▶ **WORK TO COMPLETE**
For each line in the material below that holds "machine", copy that line.

▶ **EXERCISE INPUTS**
+ + + +

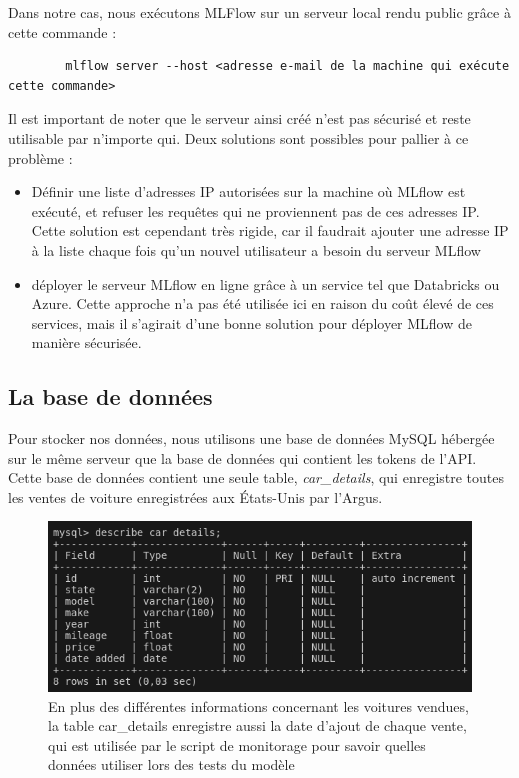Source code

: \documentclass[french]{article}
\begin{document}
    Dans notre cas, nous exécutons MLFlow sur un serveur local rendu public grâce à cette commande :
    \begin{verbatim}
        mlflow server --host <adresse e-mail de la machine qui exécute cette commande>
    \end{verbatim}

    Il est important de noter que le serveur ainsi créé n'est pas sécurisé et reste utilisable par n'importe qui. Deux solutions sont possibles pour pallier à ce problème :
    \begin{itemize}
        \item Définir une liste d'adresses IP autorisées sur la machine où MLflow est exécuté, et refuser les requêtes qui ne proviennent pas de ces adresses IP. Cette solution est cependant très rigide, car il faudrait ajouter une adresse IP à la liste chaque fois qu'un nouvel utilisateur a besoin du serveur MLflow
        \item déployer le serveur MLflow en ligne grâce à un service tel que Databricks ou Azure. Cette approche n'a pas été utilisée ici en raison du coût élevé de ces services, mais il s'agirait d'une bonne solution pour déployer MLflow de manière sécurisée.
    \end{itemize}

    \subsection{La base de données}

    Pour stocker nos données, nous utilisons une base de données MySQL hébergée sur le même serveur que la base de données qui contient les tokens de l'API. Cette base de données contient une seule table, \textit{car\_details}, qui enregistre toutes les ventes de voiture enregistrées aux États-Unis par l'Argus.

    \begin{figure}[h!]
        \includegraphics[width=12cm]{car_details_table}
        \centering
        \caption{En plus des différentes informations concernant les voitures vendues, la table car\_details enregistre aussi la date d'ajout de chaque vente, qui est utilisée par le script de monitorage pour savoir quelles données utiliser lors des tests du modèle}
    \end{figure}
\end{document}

+ + + +

▶ **WORKED SOLUTION**
        mlflow server --host <adresse e-mail de la machine qui exécute cette commande>
        \item Définir une liste d'adresses IP autorisées sur la machine où MLflow est exécuté, et refuser les requêtes qui ne proviennent pas de ces adresses IP. Cette solution est cependant très rigide, car il faudrait ajouter une adresse IP à la liste chaque fois qu'un nouvel utilisateur a besoin du serveur MLflow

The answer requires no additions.